## [WORK REQUIRED]
Quote every line of the listing exactly, from the line containing "上巳日有怀昔从云庵老人此日山行" through the final line of the listing, including both.

## [PROVIDED INFORMATION]
****************
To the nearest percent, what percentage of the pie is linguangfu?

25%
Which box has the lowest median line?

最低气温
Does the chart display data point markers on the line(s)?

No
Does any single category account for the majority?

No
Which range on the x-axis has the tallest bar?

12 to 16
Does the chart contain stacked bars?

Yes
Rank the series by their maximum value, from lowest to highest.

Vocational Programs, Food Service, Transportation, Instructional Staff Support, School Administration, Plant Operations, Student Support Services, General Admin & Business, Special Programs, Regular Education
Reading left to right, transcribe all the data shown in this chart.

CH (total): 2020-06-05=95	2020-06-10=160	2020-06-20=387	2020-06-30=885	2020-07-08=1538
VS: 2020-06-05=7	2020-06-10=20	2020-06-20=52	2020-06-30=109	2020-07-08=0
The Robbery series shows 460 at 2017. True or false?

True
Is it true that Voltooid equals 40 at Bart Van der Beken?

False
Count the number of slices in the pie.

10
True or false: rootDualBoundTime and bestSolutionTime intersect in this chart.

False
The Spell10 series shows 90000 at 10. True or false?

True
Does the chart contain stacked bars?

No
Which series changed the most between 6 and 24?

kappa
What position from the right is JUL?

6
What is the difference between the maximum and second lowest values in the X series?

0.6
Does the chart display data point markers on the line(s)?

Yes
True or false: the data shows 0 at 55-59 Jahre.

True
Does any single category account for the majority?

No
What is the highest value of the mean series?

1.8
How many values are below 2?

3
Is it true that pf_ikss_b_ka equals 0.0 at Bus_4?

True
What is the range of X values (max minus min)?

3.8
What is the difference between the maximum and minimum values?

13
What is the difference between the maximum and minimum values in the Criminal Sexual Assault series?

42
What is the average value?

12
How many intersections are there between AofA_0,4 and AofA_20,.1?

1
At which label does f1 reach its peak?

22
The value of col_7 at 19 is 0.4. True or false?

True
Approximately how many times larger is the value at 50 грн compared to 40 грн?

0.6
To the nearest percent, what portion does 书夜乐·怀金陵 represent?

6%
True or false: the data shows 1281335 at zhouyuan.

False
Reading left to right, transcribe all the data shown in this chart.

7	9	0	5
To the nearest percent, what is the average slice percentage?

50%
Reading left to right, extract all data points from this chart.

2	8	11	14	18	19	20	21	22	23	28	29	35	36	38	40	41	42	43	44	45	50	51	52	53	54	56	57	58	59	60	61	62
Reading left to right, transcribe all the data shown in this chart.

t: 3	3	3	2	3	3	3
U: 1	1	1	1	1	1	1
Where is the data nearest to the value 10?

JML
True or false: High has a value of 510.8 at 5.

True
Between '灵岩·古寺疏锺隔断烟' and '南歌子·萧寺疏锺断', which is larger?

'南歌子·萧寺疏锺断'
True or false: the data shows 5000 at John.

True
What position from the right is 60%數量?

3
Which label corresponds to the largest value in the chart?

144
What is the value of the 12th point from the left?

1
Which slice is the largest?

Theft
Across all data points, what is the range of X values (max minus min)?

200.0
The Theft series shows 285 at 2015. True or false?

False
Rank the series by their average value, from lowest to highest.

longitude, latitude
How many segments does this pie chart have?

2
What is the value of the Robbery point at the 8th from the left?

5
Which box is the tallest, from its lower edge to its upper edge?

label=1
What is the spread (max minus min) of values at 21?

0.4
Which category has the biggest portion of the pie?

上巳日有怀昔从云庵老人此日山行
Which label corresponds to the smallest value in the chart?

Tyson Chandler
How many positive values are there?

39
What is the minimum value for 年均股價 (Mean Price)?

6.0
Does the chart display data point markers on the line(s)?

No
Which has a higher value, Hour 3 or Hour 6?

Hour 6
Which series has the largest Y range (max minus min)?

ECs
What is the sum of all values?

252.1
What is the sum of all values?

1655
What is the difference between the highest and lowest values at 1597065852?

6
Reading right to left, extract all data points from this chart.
****************
## [EXERCISE ANSWER]
上巳日有怀昔从云庵老人此日山行
Which label corresponds to the smallest value in the chart?

Tyson Chandler
How many positive values are there?

39
What is the minimum value for 年均股價 (Mean Price)?

6.0
Does the chart display data point markers on the line(s)?

No
Which has a higher value, Hour 3 or Hour 6?

Hour 6
Which series has the largest Y range (max minus min)?

ECs
What is the sum of all values?

252.1
What is the sum of all values?

1655
What is the difference between the highest and lowest values at 1597065852?

6
Reading right to left, extract all data points from this chart.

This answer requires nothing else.